Stored entries –
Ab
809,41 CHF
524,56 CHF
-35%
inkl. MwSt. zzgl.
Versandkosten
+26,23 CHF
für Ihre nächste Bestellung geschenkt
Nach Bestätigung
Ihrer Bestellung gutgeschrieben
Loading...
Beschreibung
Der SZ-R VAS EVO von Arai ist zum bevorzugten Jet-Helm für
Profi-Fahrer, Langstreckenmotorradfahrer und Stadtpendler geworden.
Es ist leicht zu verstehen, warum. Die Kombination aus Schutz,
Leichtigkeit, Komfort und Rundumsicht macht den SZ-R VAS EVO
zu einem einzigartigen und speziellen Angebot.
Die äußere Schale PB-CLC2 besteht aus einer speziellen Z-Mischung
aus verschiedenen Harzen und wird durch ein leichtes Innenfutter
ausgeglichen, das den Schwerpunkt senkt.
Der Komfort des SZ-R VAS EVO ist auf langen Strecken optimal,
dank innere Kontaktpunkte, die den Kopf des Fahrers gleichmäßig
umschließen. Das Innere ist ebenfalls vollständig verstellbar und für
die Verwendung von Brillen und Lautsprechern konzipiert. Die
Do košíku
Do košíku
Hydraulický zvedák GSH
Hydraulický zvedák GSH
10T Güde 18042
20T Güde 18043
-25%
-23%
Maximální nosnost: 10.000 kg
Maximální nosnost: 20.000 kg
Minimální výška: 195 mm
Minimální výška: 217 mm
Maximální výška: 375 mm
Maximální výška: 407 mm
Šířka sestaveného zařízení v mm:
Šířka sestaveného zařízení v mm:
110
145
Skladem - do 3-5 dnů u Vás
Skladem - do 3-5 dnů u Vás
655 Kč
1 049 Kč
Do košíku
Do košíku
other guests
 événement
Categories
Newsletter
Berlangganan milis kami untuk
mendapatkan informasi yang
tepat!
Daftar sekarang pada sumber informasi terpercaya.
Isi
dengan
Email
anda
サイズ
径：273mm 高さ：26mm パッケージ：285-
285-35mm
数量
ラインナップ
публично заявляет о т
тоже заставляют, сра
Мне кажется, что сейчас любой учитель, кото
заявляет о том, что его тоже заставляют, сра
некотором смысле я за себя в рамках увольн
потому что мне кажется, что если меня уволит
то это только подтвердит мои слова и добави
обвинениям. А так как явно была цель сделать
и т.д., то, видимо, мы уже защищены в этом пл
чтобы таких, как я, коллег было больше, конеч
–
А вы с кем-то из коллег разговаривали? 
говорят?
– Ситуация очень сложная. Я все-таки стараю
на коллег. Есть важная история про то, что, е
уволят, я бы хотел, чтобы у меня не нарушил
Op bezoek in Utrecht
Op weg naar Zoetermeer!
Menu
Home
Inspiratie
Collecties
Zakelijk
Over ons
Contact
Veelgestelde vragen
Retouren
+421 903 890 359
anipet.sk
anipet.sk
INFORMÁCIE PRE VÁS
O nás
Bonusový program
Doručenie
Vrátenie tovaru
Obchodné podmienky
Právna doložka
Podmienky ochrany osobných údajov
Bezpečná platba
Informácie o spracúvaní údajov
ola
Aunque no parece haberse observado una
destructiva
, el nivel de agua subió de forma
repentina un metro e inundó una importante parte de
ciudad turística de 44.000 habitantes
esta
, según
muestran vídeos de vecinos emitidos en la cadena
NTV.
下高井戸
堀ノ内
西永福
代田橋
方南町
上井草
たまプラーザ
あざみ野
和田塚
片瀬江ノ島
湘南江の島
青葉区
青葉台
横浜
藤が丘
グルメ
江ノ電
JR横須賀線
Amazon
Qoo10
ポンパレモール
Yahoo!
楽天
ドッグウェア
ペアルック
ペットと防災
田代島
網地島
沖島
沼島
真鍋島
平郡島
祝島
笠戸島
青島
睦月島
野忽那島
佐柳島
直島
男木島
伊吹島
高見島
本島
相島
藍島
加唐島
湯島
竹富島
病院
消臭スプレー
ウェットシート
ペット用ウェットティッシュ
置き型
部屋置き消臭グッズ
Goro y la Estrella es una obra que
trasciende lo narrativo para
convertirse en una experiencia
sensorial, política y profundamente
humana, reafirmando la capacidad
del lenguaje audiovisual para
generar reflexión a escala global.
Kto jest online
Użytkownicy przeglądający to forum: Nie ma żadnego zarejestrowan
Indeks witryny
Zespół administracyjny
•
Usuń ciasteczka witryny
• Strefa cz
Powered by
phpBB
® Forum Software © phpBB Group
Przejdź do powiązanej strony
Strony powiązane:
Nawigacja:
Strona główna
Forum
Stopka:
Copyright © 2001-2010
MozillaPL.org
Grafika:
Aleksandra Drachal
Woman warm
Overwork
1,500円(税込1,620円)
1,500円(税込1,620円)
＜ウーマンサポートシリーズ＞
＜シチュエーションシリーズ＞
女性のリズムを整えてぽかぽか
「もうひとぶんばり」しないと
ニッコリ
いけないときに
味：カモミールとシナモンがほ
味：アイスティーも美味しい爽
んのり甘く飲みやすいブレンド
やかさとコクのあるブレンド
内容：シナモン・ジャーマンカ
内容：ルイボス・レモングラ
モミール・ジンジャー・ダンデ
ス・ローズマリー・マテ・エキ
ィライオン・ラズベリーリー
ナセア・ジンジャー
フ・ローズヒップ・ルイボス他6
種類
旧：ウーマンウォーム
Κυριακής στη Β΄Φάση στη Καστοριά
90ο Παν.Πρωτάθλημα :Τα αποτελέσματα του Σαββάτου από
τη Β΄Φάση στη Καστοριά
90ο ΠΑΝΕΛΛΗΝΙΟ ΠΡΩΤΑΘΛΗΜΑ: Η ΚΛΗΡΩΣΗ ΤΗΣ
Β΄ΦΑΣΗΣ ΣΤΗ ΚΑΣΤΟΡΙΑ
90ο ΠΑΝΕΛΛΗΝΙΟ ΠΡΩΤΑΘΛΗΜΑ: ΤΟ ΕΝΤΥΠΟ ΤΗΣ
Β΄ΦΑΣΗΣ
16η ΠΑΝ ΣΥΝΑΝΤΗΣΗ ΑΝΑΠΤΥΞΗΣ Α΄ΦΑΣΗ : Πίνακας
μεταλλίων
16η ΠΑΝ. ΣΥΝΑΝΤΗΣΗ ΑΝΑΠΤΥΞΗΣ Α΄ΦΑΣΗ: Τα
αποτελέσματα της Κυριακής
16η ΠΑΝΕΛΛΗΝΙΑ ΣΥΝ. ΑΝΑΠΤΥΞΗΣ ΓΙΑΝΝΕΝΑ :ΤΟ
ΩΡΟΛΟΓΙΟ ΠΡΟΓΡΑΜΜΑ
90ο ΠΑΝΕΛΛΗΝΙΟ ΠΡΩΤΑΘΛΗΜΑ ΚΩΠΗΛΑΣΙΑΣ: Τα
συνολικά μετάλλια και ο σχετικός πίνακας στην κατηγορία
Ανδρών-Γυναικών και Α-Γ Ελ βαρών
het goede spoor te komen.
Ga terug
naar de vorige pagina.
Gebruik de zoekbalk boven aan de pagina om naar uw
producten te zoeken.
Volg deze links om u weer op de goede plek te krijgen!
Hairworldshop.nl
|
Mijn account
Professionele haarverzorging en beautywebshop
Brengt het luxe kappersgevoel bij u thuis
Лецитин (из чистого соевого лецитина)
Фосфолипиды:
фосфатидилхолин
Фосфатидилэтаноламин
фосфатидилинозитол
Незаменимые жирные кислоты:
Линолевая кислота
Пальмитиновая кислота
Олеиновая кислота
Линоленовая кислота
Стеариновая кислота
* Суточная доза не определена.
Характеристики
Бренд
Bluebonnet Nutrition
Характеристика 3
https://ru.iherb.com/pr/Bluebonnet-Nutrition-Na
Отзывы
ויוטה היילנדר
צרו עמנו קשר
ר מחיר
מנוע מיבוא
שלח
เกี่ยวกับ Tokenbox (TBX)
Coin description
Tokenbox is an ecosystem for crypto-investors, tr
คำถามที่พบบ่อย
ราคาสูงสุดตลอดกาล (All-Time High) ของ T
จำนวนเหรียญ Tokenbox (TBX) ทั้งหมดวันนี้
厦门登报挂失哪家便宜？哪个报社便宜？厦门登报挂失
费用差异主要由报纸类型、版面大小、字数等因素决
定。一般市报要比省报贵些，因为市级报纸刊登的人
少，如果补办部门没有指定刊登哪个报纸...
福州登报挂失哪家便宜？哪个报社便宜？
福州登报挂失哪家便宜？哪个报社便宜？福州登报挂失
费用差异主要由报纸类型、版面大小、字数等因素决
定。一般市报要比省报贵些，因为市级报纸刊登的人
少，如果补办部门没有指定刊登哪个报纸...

WORK REQUIRED – Looking at the entries above, can you reproduce exactly the lines from the one that holds "Der Komfort des" through the one that holds "10T Güde 18042", and only those?

TASK ANSWER –
Der Komfort des SZ-R VAS EVO ist auf langen Strecken optimal,
dank innere Kontaktpunkte, die den Kopf des Fahrers gleichmäßig
umschließen. Das Innere ist ebenfalls vollständig verstellbar und für
die Verwendung von Brillen und Lautsprechern konzipiert. Die
Do košíku
Do košíku
Hydraulický zvedák GSH
Hydraulický zvedák GSH
10T Güde 18042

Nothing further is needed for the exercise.